Exhibit 5.1


[Letterhead of Troutman Pepper Hamilton Sanders LLP]


May 10, 2024

Avenue Therapeutics, Inc.

1111 Kane Concourse, Suite 301

Bay Harbor Islands, Florida 33154



Re:         Up to $3,850,000 of Shares of Common Stock, par value $0.0001 per share, to be offered pursuant to the Offering Agreement



Ladies and Gentlemen:


We are acting as counsel to Avenue Therapeutics, Inc., a Delaware corporation (the “Company”), in connection with the issuance, offer and sale of an aggregate of $3,850,000 of shares (the “Shares”) of common stock, par value $0.0001 per share, of the Company, from time to time and at various times in an “at the market offering” pursuant to the terms of the At the Market Offering Agreement, dated May 10, 2024 (the “Offering Agreement”) by and between the Company and H.C. Wainwright & Co, LLC, the registration statement on Form S-3 (No. 333-261520) originally filed on December 7, 2021 with the Securities and Exchange Commission (the Commission”) under the Securities Act of 1933, as amended (the “Securities Act”), and declared effective on December 10, 2021, the base prospectus included in the Registration Statement (the “Prospectus”) and the prospectus supplement related to the Offering, dated May 10, 2024 (the “Prospectus Supplement”) filed on the date hereof with the Commission under Rule 424(b) under the Securities Act. The Shares may be offered and sold by the Agent on behalf of Company from time to time pursuant to Rule 415 under the Securities Act in accordance with the terms of the Sales Agreement.


We have reviewed the corporate proceedings taken by the Company with respect to the registration of the offer and sale of the Shares. We have also examined and relied upon originals or copies of such corporate records, documents, agreements or other instruments of the Company, and such certificates and records of public officials, and such other papers, as we have deemed necessary or appropriate in connection herewith.

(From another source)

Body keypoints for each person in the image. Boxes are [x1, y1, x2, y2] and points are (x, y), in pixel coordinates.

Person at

As to all matters of fact, we have relied entirely upon certificates of officers of the Company, and have assumed, without independent inquiry, the accuracy of those certificates.


In rendering this opinion, we have assumed: the genuineness and authenticity of all signatures on original documents; the legal capacity of all natural persons; the authenticity of all documents submitted to us as originals; the conformity to originals of all documents submitted to us as certified or photocopies; the accuracy and completeness of all documents and records reviewed by us; the accuracy, completeness and authenticity of certificates issued by any governmental official, office or agency and the absence of change in the information contained therein from the effective date of any such certificate; and the due authorization, execution and delivery of all documents where authorization, execution and delivery are prerequisites to the effectiveness of such documents, except we make no such assumption as to the Company.

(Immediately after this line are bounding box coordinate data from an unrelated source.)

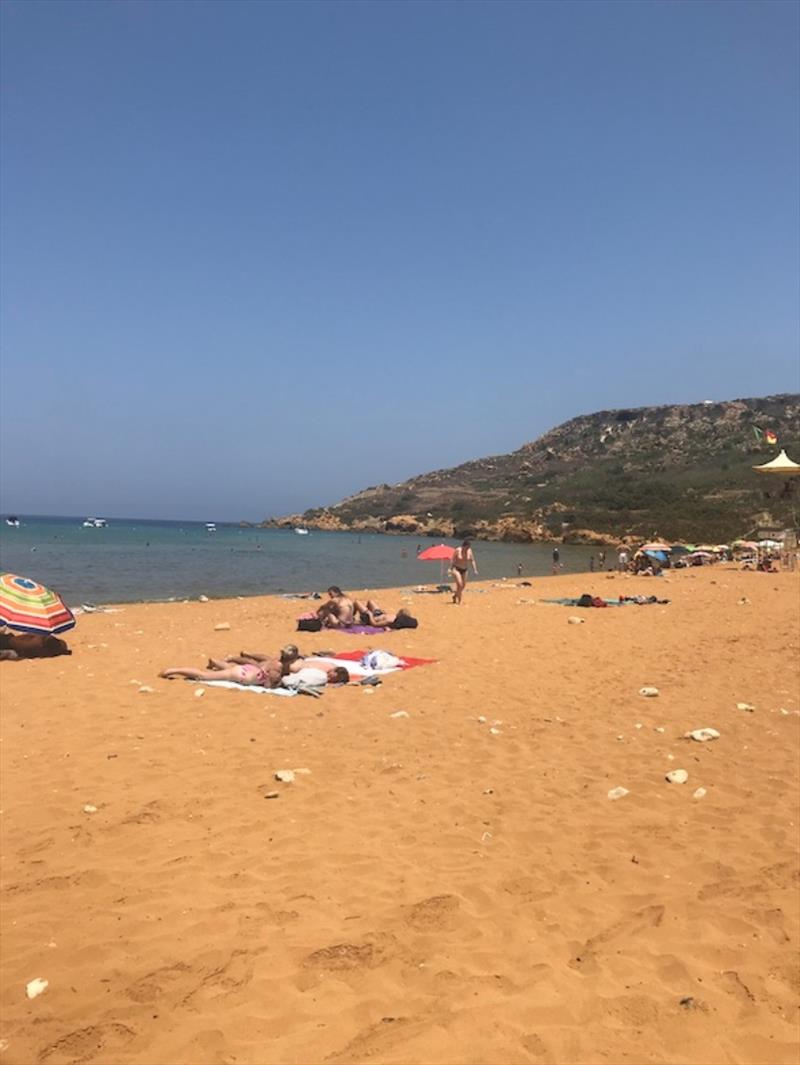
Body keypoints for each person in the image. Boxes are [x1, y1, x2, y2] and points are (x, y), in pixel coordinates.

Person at [353, 598, 418, 629]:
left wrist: (369, 614)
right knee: (370, 601)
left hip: (371, 618)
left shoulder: (389, 621)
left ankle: (351, 618)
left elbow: (374, 624)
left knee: (356, 602)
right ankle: (361, 617)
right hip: (379, 614)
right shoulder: (395, 617)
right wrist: (384, 614)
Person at [450, 540, 478, 604]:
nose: (467, 549)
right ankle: (460, 601)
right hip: (456, 569)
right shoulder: (458, 550)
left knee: (463, 586)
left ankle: (455, 596)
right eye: (466, 547)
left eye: (469, 547)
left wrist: (475, 570)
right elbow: (452, 560)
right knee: (459, 584)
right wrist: (450, 569)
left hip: (464, 569)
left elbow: (472, 560)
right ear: (463, 546)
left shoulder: (469, 551)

Subject to the limitations set forth herein, we have made such examination of law as we have deemed necessary for the purposes of expressing the opinions set forth in this letter. We express no opinion herein as to the law of any state or jurisdiction other than the General Corporation Law of the State of Delaware, as currently in effect.

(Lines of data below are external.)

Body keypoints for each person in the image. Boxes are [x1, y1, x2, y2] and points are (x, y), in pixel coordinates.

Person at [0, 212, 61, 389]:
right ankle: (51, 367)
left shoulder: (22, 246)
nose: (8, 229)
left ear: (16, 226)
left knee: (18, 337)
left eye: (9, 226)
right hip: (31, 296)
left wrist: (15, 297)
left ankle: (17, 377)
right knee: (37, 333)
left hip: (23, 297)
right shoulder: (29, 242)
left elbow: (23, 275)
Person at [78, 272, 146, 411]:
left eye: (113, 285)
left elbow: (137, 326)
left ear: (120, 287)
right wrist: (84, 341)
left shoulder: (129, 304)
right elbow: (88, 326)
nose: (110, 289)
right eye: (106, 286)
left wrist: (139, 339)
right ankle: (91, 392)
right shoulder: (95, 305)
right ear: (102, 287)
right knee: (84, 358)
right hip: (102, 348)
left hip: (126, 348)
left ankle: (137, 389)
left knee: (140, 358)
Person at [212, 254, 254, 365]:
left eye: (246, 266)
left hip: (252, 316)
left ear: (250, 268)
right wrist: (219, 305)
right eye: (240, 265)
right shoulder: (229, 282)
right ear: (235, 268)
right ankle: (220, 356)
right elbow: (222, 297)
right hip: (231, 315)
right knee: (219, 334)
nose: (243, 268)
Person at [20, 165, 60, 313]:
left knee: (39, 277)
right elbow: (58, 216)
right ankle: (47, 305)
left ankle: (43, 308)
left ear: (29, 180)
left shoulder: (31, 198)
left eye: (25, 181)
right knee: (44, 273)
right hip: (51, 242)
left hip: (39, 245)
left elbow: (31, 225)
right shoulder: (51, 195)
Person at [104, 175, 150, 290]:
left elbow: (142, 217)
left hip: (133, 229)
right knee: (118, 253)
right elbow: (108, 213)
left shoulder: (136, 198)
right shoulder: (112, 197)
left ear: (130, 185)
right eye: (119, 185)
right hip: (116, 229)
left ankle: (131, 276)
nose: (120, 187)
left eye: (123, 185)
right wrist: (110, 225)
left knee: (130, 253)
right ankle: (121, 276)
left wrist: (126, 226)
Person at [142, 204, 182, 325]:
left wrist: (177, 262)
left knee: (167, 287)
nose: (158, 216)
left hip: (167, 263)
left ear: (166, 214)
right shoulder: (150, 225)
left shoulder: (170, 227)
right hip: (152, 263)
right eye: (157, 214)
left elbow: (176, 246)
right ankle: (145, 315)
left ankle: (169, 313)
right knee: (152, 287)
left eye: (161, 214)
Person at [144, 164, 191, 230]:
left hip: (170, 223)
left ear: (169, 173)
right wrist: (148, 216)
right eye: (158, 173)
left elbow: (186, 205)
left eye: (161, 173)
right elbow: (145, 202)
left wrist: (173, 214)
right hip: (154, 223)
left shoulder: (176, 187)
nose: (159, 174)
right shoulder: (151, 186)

Based upon the foregoing, and subject to the further assumptions, qualifications and limitations set forth herein, we are of the opinion that the Shares have been duly authorized for issuance, and when the Shares have been issued and sold in accordance with the Offering Agreement, as described in the Registration Statement, the Prospectus and the Prospectus Supplement, and in accordance with resolutions duly adopted the Board of Directors of the Company with respect to the offer, sale and issuance of the Shares pursuant to the Offering Agreement, the Shares will be validly issued, fully paid and nonassessable. In rendering this opinion, we have assumed that the resolutions of the Board of Directors of the Company authorizing the Company to issue and deliver and sell the Shares pursuant to the Offering Agreement will be in full force and effect at all times at which the Shares are issued and delivered or sold by the Company, and the Company will take no action inconsistent with such resolutions.


This opinion letter is given as of the date hereof, and we assume no obligation to supplement this opinion if any applicable law changes after the date hereof or if we become aware of any facts or circumstances that may change the opinions expressed herein after the date hereof.


We hereby consent to the filing of this opinion as Exhibit 5.1 to the Current Report on Form 8-K, dated the date hereof, filed by the Company and incorporated by reference into the Registration Statement and to the reference to this firm under the heading “Legal Matters” in the Prospectus Supplement. In rendering this opinion and giving this consent, we do not admit that we are an “expert” within the meaning of the Securities Act or the rules and regulations promulgated thereunder.